Canalaska (CVV) recently announced that they were listing on the Frankfurt open market exchange. This makes us think that management is feeling very good about the results coming out, otherwise they would not be adding a new listing (note how close that it is to when they expect to be releasing drill results). Also Canwest (CWPC) our oil sands play which has treated us very well will be taking part in a conference sponsored by Raymond James on May 9. Should the company’s biggest cheerleader show up, OilsandsQuest CEO, show up for this conference there should be some fireworks. Maybe even the announcement of their 2nd phase of drilling, which could potentially add 2 points onto this stock the day of considering that they would be announcing this news at the same time they were talking to many analysts who still have not caught on to this hidden gem in the oil sands because they are on the other side of the border. It seems whoever operates in Saskatchewan, not by the name of Cameco, is neglected by the large US investor base no matter what key industry they are in.

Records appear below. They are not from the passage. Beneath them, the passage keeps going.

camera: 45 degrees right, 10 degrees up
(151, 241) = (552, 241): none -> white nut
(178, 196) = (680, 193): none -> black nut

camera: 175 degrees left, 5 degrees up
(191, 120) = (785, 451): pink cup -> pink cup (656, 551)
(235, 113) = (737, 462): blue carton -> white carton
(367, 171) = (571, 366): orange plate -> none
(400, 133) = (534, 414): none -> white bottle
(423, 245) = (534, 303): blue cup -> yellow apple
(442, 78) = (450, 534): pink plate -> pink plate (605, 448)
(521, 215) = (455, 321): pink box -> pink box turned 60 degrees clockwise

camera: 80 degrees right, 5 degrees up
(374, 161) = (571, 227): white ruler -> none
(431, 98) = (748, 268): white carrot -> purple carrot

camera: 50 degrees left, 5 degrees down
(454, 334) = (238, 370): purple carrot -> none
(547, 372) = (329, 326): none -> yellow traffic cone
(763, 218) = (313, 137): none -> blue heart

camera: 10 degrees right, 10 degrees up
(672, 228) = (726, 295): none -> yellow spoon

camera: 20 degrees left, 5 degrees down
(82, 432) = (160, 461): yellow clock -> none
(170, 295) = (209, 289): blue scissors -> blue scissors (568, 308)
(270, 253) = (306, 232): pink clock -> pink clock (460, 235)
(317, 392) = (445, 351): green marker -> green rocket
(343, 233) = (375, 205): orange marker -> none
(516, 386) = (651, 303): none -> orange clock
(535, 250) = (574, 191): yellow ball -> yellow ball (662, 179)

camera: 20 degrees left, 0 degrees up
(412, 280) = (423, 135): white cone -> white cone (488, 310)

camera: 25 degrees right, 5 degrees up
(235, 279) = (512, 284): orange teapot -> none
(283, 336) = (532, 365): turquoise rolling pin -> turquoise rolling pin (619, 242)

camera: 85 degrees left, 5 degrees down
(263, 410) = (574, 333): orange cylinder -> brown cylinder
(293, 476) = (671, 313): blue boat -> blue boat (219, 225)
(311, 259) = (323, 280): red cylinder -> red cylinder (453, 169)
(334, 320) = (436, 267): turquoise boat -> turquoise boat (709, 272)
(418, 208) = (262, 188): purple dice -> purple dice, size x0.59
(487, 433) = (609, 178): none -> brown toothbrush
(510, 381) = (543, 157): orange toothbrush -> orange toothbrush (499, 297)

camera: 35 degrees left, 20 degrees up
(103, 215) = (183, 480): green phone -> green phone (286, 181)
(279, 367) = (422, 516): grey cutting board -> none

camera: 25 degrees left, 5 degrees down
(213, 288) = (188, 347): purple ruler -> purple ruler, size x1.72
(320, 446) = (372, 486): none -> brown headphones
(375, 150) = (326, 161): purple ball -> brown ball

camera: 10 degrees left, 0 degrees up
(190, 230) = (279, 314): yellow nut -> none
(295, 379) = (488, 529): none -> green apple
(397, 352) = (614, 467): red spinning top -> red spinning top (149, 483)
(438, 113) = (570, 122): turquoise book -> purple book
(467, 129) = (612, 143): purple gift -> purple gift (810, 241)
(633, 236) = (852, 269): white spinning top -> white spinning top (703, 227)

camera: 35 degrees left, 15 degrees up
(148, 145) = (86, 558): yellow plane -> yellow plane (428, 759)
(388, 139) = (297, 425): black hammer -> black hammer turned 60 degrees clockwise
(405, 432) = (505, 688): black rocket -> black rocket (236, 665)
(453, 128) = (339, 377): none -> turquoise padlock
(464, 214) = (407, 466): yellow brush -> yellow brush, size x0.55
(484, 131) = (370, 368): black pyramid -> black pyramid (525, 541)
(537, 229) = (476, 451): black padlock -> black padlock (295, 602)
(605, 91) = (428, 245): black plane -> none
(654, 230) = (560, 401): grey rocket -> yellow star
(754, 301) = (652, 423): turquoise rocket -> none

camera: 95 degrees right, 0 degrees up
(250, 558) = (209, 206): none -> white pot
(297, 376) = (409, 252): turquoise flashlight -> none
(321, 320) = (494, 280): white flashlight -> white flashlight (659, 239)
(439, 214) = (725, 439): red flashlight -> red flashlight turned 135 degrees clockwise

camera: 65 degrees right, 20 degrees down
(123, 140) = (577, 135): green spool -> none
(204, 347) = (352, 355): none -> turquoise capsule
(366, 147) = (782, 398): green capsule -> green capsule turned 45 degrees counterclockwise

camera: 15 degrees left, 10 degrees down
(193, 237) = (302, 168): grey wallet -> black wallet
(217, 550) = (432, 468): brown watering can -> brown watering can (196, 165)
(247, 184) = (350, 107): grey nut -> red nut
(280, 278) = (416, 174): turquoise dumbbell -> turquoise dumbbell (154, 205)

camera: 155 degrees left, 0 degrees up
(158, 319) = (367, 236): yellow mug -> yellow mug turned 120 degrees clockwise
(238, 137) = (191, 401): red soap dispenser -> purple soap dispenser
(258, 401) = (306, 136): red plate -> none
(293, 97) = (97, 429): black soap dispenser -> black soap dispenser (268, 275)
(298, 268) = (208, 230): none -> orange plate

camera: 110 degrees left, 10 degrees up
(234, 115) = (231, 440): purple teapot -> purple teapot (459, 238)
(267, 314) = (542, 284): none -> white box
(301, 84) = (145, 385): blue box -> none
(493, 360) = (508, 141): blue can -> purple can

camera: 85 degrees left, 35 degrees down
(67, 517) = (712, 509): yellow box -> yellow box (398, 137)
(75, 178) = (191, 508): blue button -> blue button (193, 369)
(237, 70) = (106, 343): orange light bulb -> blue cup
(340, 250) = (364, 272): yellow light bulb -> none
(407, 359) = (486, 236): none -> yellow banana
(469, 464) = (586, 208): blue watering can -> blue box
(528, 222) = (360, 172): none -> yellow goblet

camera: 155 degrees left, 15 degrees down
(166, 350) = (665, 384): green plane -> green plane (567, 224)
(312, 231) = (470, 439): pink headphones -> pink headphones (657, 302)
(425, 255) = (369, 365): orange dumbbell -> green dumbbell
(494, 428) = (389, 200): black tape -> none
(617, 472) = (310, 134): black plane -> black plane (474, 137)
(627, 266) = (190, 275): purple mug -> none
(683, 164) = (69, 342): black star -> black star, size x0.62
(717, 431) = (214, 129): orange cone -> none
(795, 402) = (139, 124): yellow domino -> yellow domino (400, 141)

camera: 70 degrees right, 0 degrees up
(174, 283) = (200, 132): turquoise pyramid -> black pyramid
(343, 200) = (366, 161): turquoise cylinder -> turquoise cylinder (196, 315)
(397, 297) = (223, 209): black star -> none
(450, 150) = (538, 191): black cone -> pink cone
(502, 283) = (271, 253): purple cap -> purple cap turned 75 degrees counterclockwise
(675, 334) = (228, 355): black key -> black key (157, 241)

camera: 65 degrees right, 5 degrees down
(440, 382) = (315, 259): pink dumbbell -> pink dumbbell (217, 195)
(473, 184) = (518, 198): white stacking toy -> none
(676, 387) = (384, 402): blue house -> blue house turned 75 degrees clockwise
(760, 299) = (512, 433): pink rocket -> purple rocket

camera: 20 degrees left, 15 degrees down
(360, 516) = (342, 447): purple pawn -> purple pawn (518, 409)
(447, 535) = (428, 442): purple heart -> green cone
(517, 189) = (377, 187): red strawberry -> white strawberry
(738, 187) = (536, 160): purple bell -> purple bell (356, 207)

To finish up we would like to focus on our reasons for focusing on the small resource stocks and not focusing on “the undervalued blue chips”. Although we agree that many are greatly run and have also grown their profits handsomely, we believe that these stocks are staying put, relatively (they may go up but inflation should wipe out much of those gains in our opinion). We think that investors paid up so much for these stocks during the Internet Boom that even though they have come down to this level you must also remember that their revenue growth has come down to this level as well. Investors pay up for growth, and if they are looking at a smaller time frame, then their premium will not be as high as if they were looking five years into the future. Many of our friends have asked us about Cisco and Intel as well as General Electric. If you want a dividend, cash intensive business or a maker of a quickly commoditizing business, then one of these stocks might just be for you, if not go for growth. Remember these resource stocks may seem scary, but they have real assets and real demand as the world becomes enlightened and begins to build the future energy sources which will require a steady flow of uranium. Diversification is never a bad thing and we encourage it, however “The Uranium Movement” is what we are currently focusing on and shall continue to focus on until we believe that there are other better investing opportunities out there.